CMG Joins ColorGraphics
LOS ANGELES—ColorGraphics has recently announced the purchase of its second company since December 1997, which further expands its market penetration on the West Coast from Seattle to Irvine, CA.
ColorGraphics' latest addition is Calsonic Miura Graphics (CMG), an eight-year-old commercial printer based in Irvine. With the acquisition of this $20 million operation, ColorGraphics estimates sales will exceed $120 million in 1998.
Most, if not all, of CMG's business centered on brochures for automotive companies such as Nissan and Honda. However, as a result of a faltering economy in Japan and other contributing factors such as distance, CMG was forced to look at the possibility of selling. Since CMG and ColorGraphics have shared a successful long-standing relationship, the acquisition seemed like a natural fit.
CMG, now known as ColorGraphics/Irvine, is under the guidance of Pamela Jones, the daughter of one of ColorGraphics' founders, Tom Graham.
"We are very excited about the growth with this acquisition of two high-quality companies," she says. "Irvine will be a great printer."
ColorGraphics completed its first acquisition—Grossberg Tyler Lithographers—in December of last year. A Seattle company specializing in annual reports, Grossberg Tyler Lithographers serves companies such as Microsoft and Boeing.
With the purchases of CMG and Grossberg Tyler Lithographers, ColorGraphics now boasts four manufacturing plants.
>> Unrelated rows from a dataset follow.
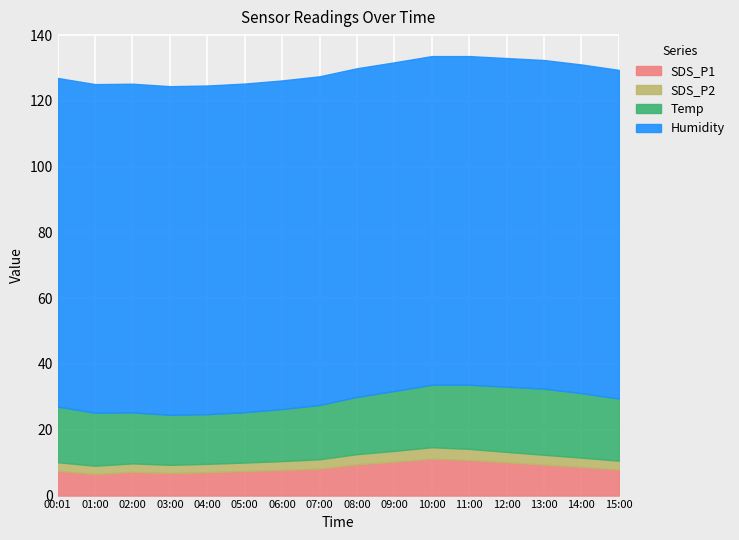

Which series has the largest total across all categories?

Humidity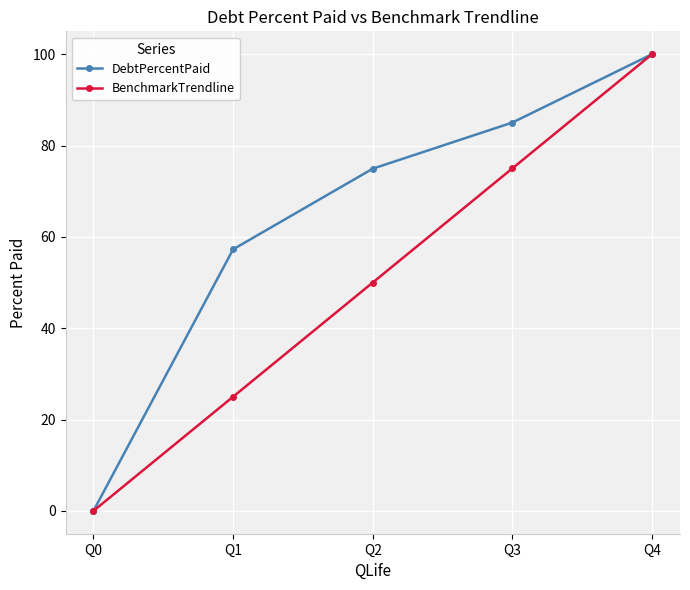

Which series has the largest total across all categories?

DebtPercentPaid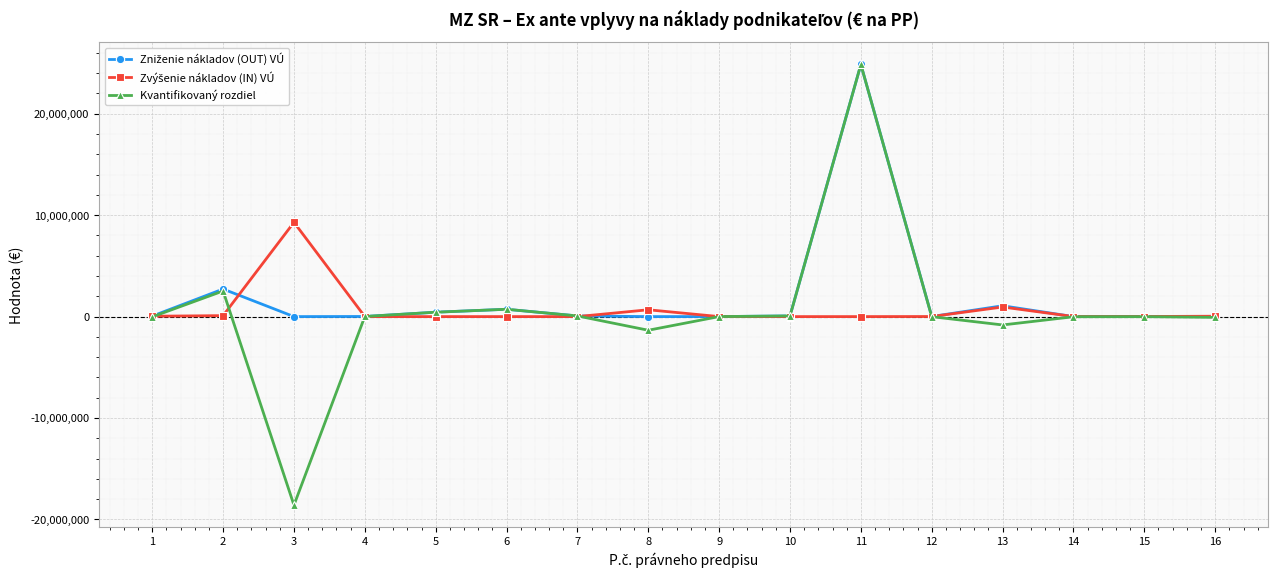

At which category is the sum across all series the highest?

11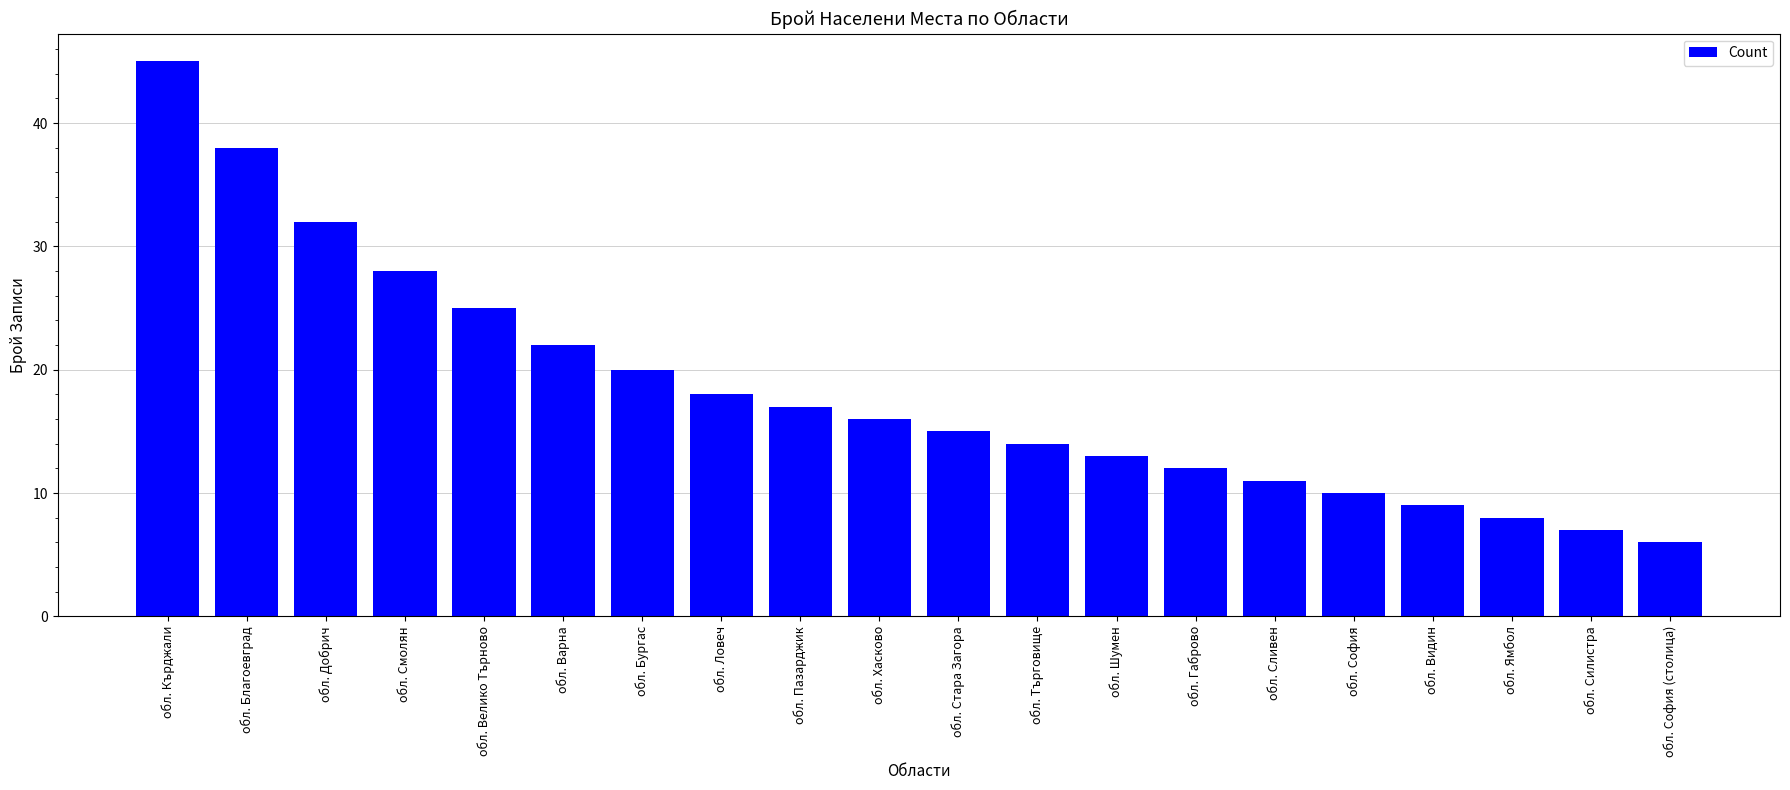

How many values are below 16?

10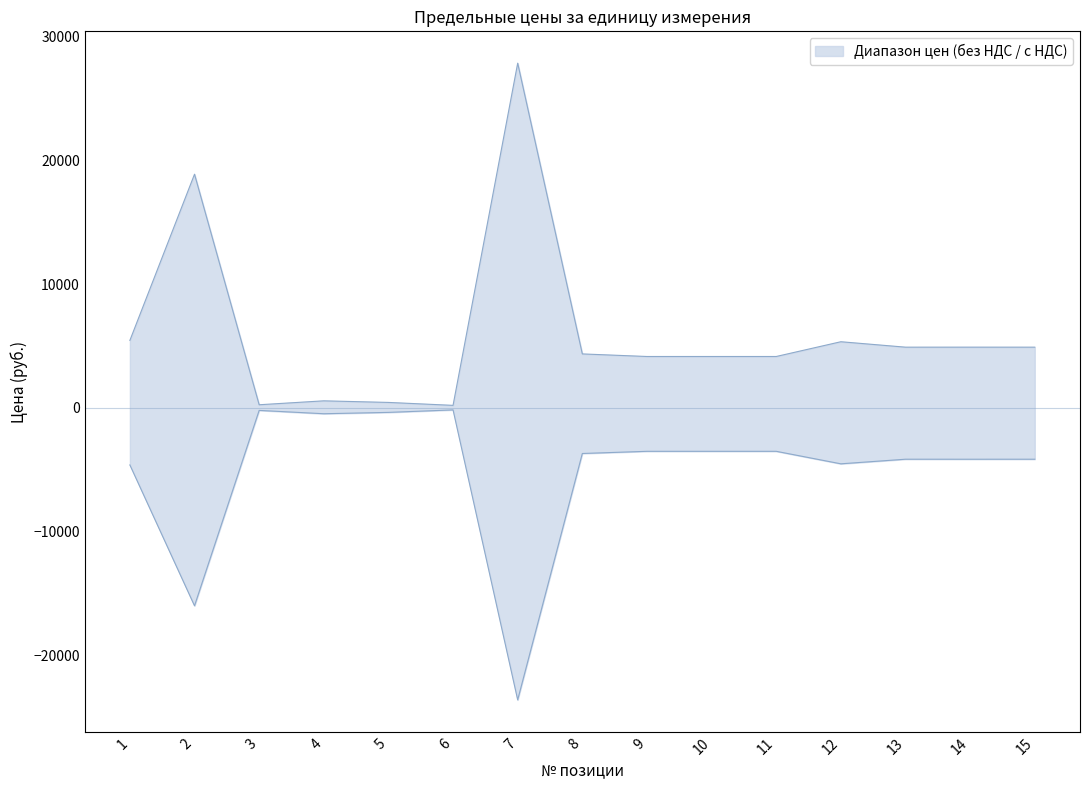

Reading left to right, list all the values displayed in this chart.

Предельная цена без НДС: 5451.2	18887.1	247.1	564.4	435.9	198.6	27864.7	4357.7	4149.5	4149.5	4149.5	5342.6	4903.5	4905.1	4903.5
Предельная цена с НДС: -4619.7	-16006.0	-209.4	-478.3	-369.4	-168.3	-23614.2	-3693.0	-3516.5	-3516.5	-3516.5	-4527.6	-4155.5	-4156.9	-4155.5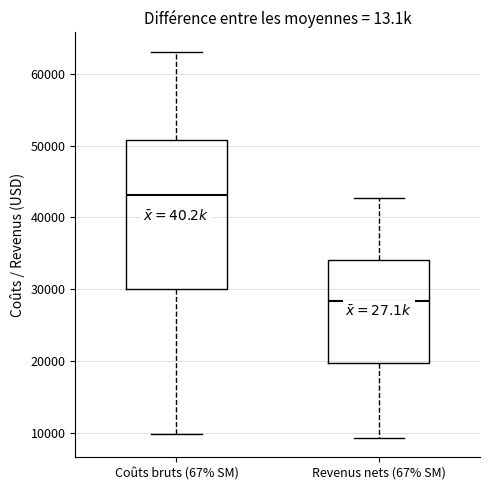

Reading left to right, transcribe this box plot: for each box, give where its median line is, the range the box spans, and where its two whiskers end, as read against the y-axis. The values are not printed on the chart, so give them approximately, as read against the axis.

Coûts bruts (67% SM): median 43000, box 30000 to 51000, whiskers 10000 to 63000
Revenus nets (67% SM): median 28000, box 20000 to 34000, whiskers 9000 to 43000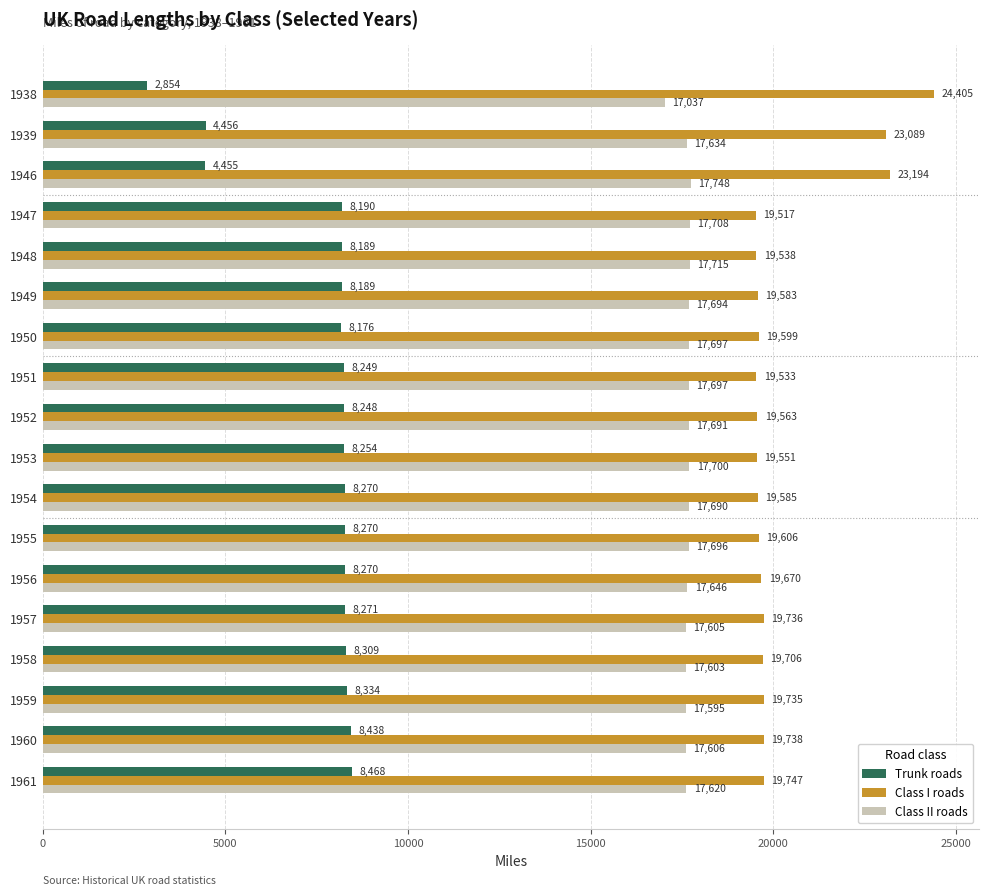

At which category is the sum across all series the highest?

1961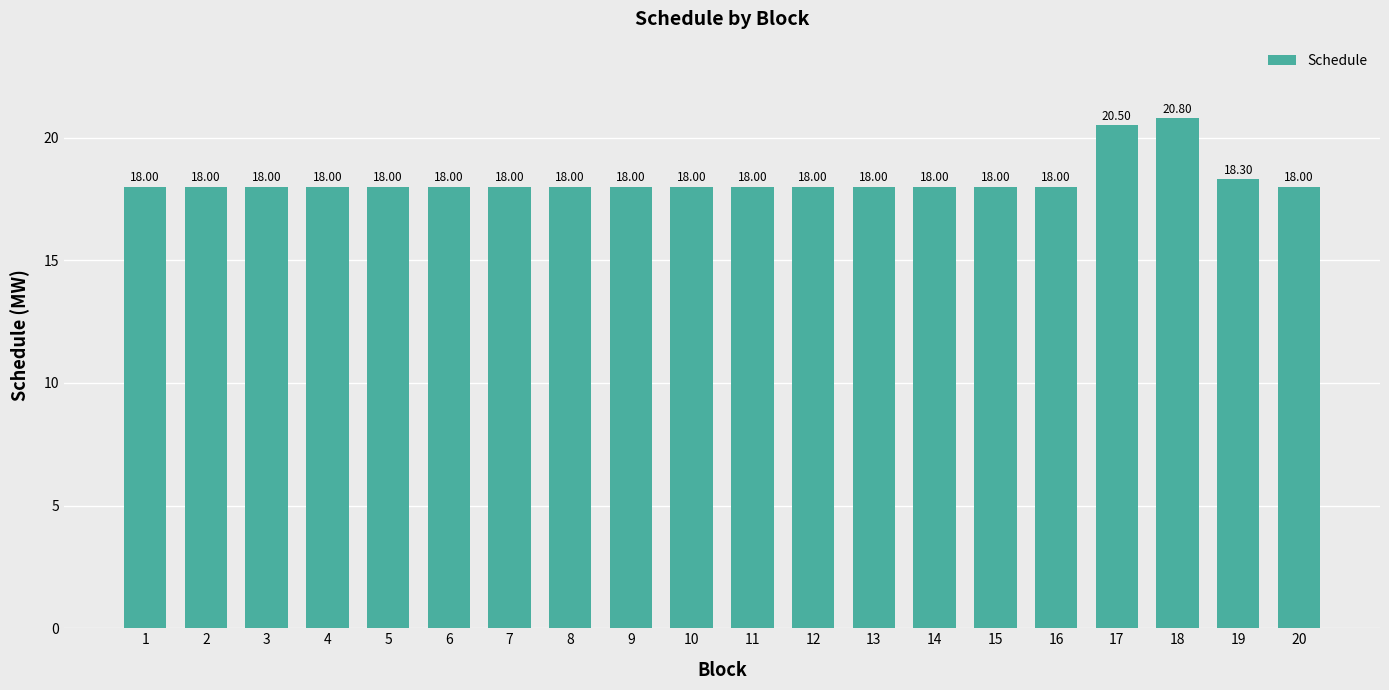

Does the chart contain any negative values?

No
Grossberg Tyler Lithographers, in Seattle, and CMG, in Irvine, join existing ColorGraphics plants in Los Angeles and San Francisco. All facilities operate with a great deal of autonomy.
Although they are located in diverse regions and serve different customers, ColorGraphics' four facilities share one ideology: to provide superior value through lower costs, faster turnaround and continuous quality improvements—for the benefit of customers, employees and owners.
"It's not always technology that makes one company stand out from the others," contends Christopher Madison, president of ColorGraphics. "Rather, it's more skill and all the processes involved with the service that delivers the final product."
The additions of Grossberg Tyler Lithographers and CMG came rather fast for ColorGraphics, a commercial printer previously noted for a cautious and conservative growth strategy.
"This is enough growth for the immediate future," Madison explains. "We here at ColorGraphics are now in the process of digestion."